DATASET CONTENT:
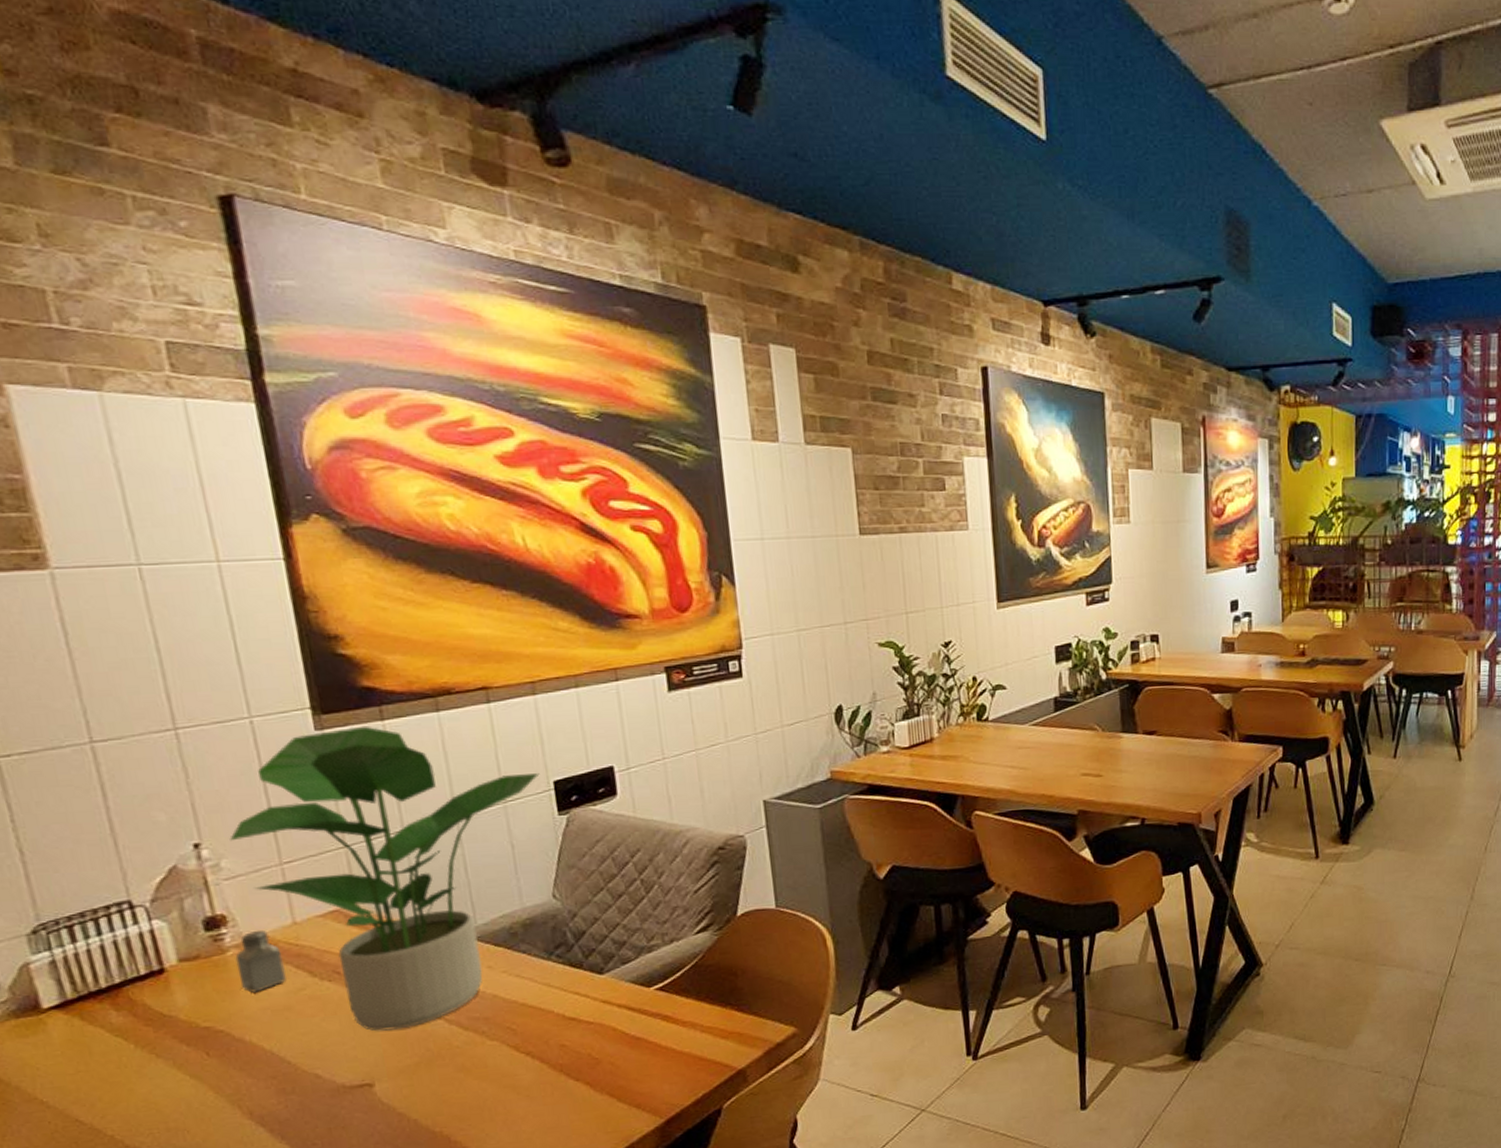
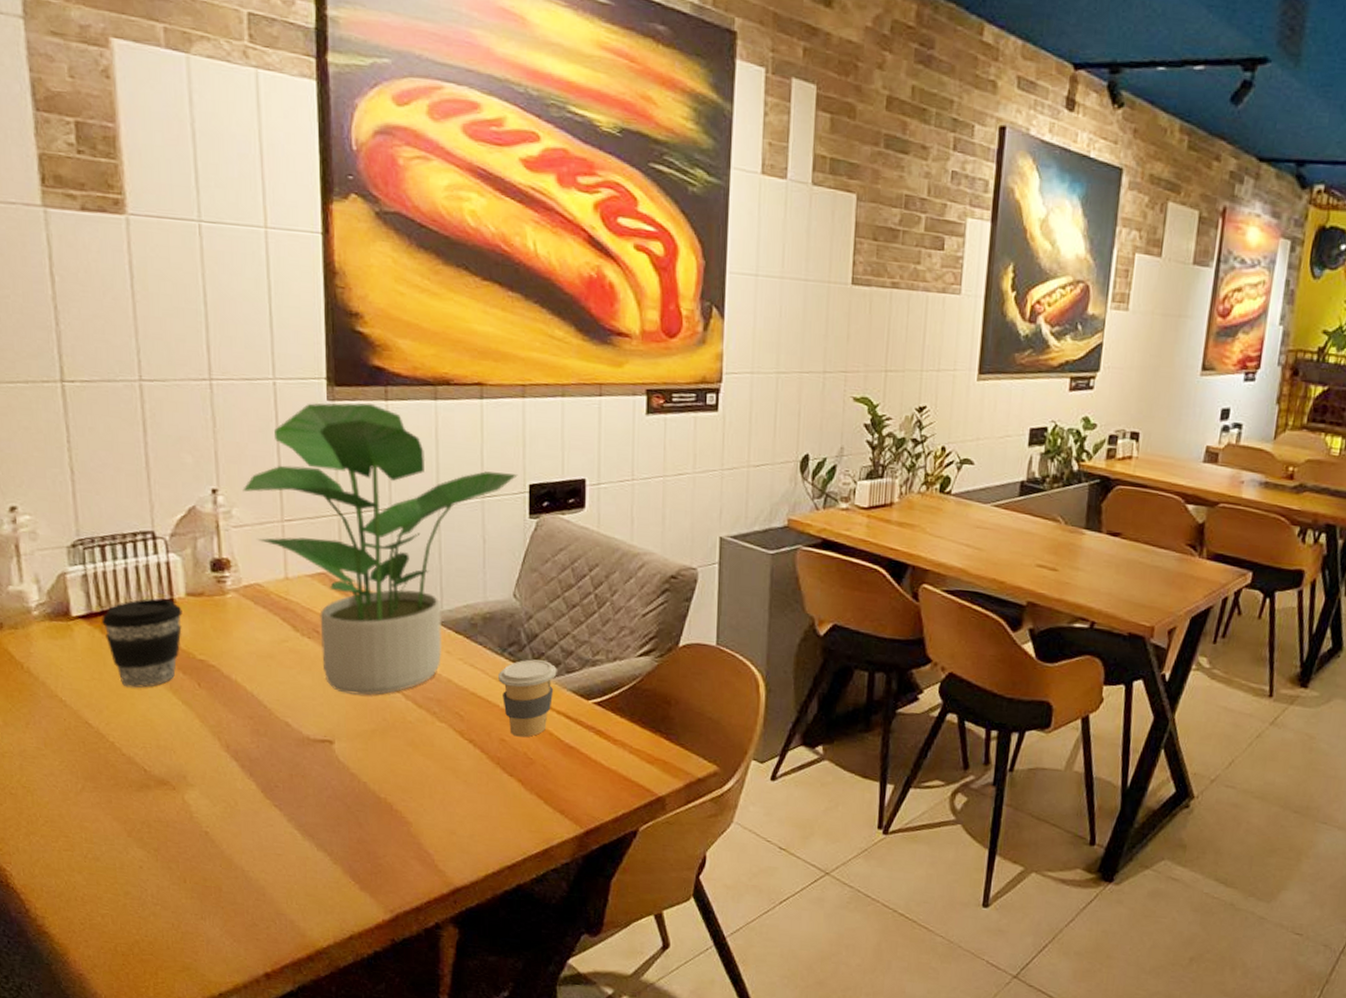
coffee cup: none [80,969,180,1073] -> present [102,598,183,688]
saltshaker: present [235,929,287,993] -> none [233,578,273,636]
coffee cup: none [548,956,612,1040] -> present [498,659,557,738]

WHAT IS BEING ASKED: Please write out every line of the listing above exactly, and leave the images behind.

COMPLETED TASK:
coffee cup: none [80,969,180,1073] -> present [102,598,183,688]
saltshaker: present [235,929,287,993] -> none [233,578,273,636]
coffee cup: none [548,956,612,1040] -> present [498,659,557,738]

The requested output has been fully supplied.